Student feedback was very positive and the project gives the lie to the idea that if students/teachers all have same OER, they will all have same learning experience.

“We were a little bit of everything at the same time: transcribers, translators, proof readers and editors. We are really proud of the result!” Students at Southampton who worked on the subtitling project.

“I have really enjoyed the OpenLIVES module as it has given us, the students, an opportunity to do our own primary research and genuinely engage with the issues we are studying. Having more academic and creative control over our own education is extremely stimulating and motivating.” Final year undergraduate at Leeds

I for one will be exploring OpenLIVES further.
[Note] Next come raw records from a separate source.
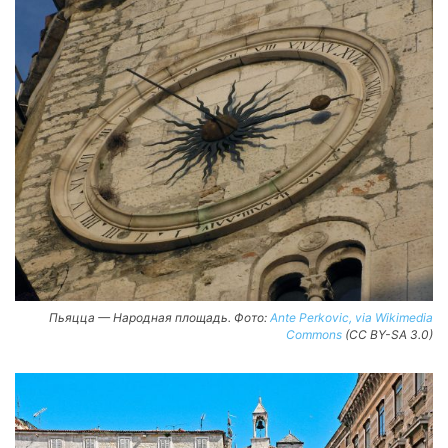
Пьяцца — Народная площадь. Фото:
Ante Perkovic, via Wikimedia
Commons
(CC BY-SA 3.0)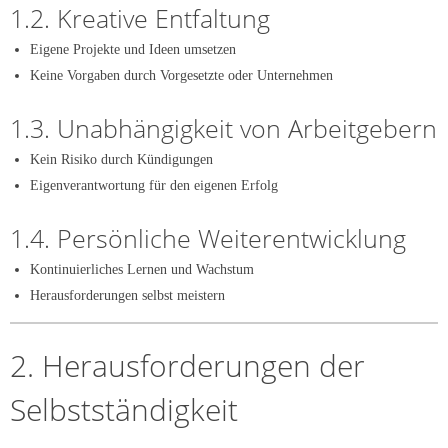
1.2. Kreative Entfaltung
Eigene Projekte und Ideen umsetzen
Keine Vorgaben durch Vorgesetzte oder Unternehmen
1.3. Unabhängigkeit von Arbeitgebern
Kein Risiko durch Kündigungen
Eigenverantwortung für den eigenen Erfolg
1.4. Persönliche Weiterentwicklung
Kontinuierliches Lernen und Wachstum
Herausforderungen selbst meistern
2. Herausforderungen der
Selbstständigkeit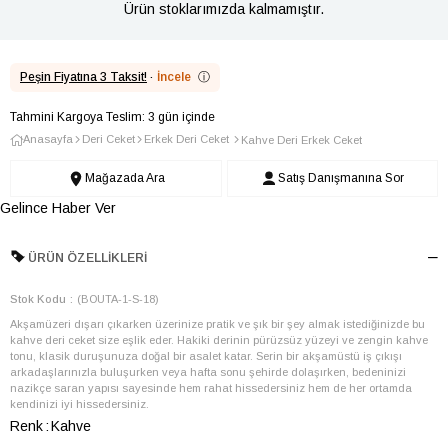
Ürün stoklarımızda kalmamıştır.
Peşin Fiyatına 3 Taksit!
·
İncele
ⓘ
Tahmini Kargoya Teslim: 3 gün içinde
Anasayfa
Deri Ceket
Erkek Deri Ceket
Kahve Deri Erkek Ceket
Mağazada Ara
Satış Danışmanına Sor
Gelince Haber Ver
ÜRÜN ÖZELLIKLERI
Stok Kodu
(BOUTA-1-S-18)
Akşamüzeri dışarı çıkarken üzerinize pratik ve şık bir şey almak istediğinizde bu
kahve deri ceket size eşlik eder. Hakiki derinin pürüzsüz yüzeyi ve zengin kahve
tonu, klasik duruşunuza doğal bir asalet katar. Serin bir akşamüstü iş çıkışı
arkadaşlarınızla buluşurken veya hafta sonu şehirde dolaşırken, bedeninizi
nazikçe saran yapısı sayesinde hem rahat hissedersiniz hem de her ortamda
kendinizi iyi hissedersiniz.
Renk
Kahve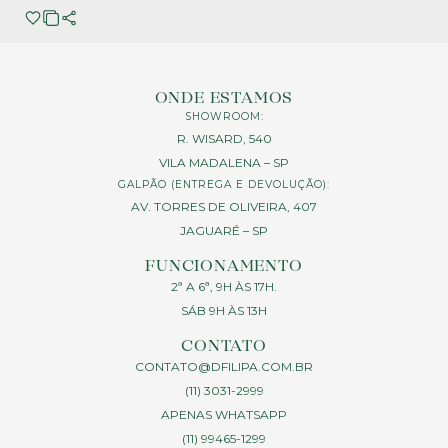
ONDE ESTAMOS
SHOWROOM:
R. WISARD, 540
VILA MADALENA – SP
GALPÃO (ENTREGA E DEVOLUÇÃO):
AV. TORRES DE OLIVEIRA, 407
JAGUARÉ – SP
FUNCIONAMENTO
2ª A 6ª, 9H ÀS 17H.
SÁB 9H ÀS 13H
CONTATO
CONTATO@DFILIPA.COM.BR
(11) 3031-2999
APENAS WHATSAPP
(11) 99465-1299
Digital Futures in Teacher Education – locating digital literacy practices in the open textbook #abs96

Anna Gruszczynska and Richard Pountney presented on the Digital Futures in Teacher Education project, the full story of which is told in the Open Textbook they developed. The open textbook they developed is WordPress-based and very attractive and friendly to use. The key to the open textbook is ‘the thinking space’ which allows for sections to be downloaded and added to. The intent is for both teachers-in-training as well as those providing education to teachers to make use of the textbook.
photo
The ‘meadow’ in the slide is a representation of digital literacy ideas which were being addressed during the project, reflecting the supportive and collaborative on digital literacies as part of teacher education reflected in the project. The meadow and the open textbook are OERs, and the project encourages sharing of the idea of creating open textbooks generally.